How the Policy Aided in Making Legislative and Structural Changes?

  • For instance, the Intellectual Property Appellate Board (IPAB) was dissolved in (April) 2021 as part of tribunal reforms, and its jurisdiction was re-transferred to High Courts.
  • This was followed by the establishment of dedicated IP benches (“the IP Division”) by the Delhi HC, arguably the country’s leading court on the IPR front, for speedier disposal of IPR disputes.
  • These steps have gone hand in hand with a conscious effort to improve the infrastructure and strength of the Indian Patent Office.
  • Such measures are intended to convey to investors and innovators that Bharat is an IP-savvy and even IP-friendly jurisdiction without compromising on national interest and public health commitments.
  • This is evident from the contribution of the Indian pharmaceutical sector in enabling access to affordable medicines globally and its transformation to being the pharmacy of the world. 

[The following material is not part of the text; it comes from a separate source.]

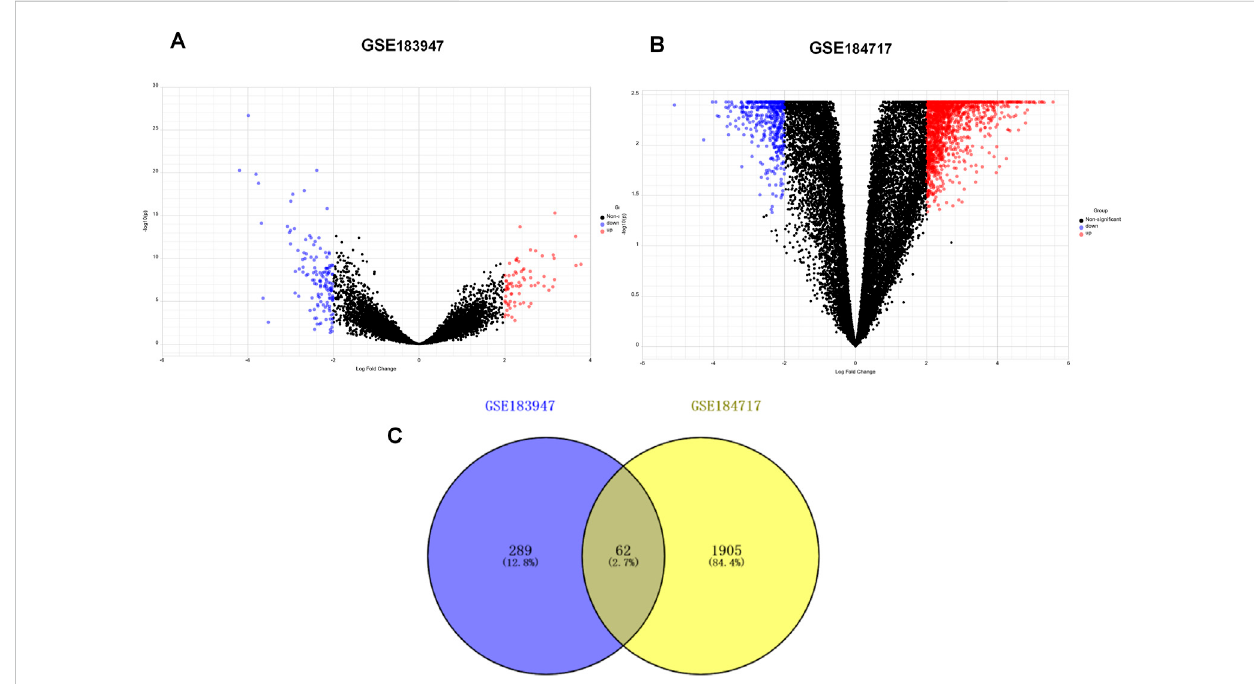
FIGURE 2 Identi fi cationofdifferentiallyexpressedgenes(DEGs). (A) Volcano plotof DEGsbetweenprimarytumor andpairednormaltumor inGSE183947. (B) Volcano plot of DEGs between metastasis tumor and paired normal tumor in GSE184717. (C) Venn diagram showing the intersection of the DEGs in GSE 183947 and GSE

Issue of Evergreening of Patents:

  • What is the evergreening of patents?
    • Provisions such as Sections 3(d), 53(4) and 107A of the Patents Act 1970 were introduced between 2002 and 2005 to prevent the mischievous practice of “evergreening” of patents.
    • The evergreening of patents is a practice of tweaking drugs in order to extend their patent term and thus their profitability.
    • India's prohibition on evergreening aids millions of people who can't afford the expensive modified drugs, as well as the development of domestic generic drug makers.
    • However, evergreening patents on drugs which relate to treatment of diabetes, cancers, cardiovascular diseases, etc., continue to be granted to pharmaceutical innovator companies by the Indian Patent Office and enforced through courts.
  • Why is patent monopoly/evergreening of patents granted?
    • The economic assumption behind the Patent Bargain (private risk is rewarded and incentivised in return for a limited private monopoly right) is to have a trickle-down impact that benefits the general population.
    • Therefore, patent monopolies are granted to innovators in the hope that they disclose something new, inventive and of industrial value to the public.
  • How is this misused by the patent owners?
    • The Patent Bargain becomes a Faustian bargain (in which a person abandons his or her moral principles in order to obtain benefits) since it results in the illegal extension of the 20-year term of the monopoly.
    • This, in turn, undermines competition in the market and enables patentees to extract more from the society than permitted.
  • What is the Supreme Court’s verdict in this regard?
    • In Novartis AG v. Union of India & Others (2013), the apex court held that the legislative intent behind the insertion of Section 3(d) in the Act is to prevent the evergreening of a patent monopoly that in no way enhances the drug’s therapeutic efficacy.
    • However, the SC’s verdict has not yielded any positive outcomes both from the Patent Office and subordinate courts, rather it delayed entry of generic versions.
    • This, in turn, adversely affects the availability of affordable medicines to patients in countries such as Bharat where most middle-class or below families are on the verge of spending their hard-earned funds after a hospital visit.

Conclusion:

  • There are four stakeholders under the Patents Act - the society, government, patentees and their competitors. Each of these stakeholders has rights under the statute which makes all of them right owners.
  • The legal rights of other stakeholders are curtailed when the Act is interpreted, applied, and enforced exclusively in the patentees' favour, especially when those patentees are evergreening.
  • Thus, the IPR ecosystem must strike a fine balance to attract investment on one hand and promote public health obligations, long-term national interest on the other.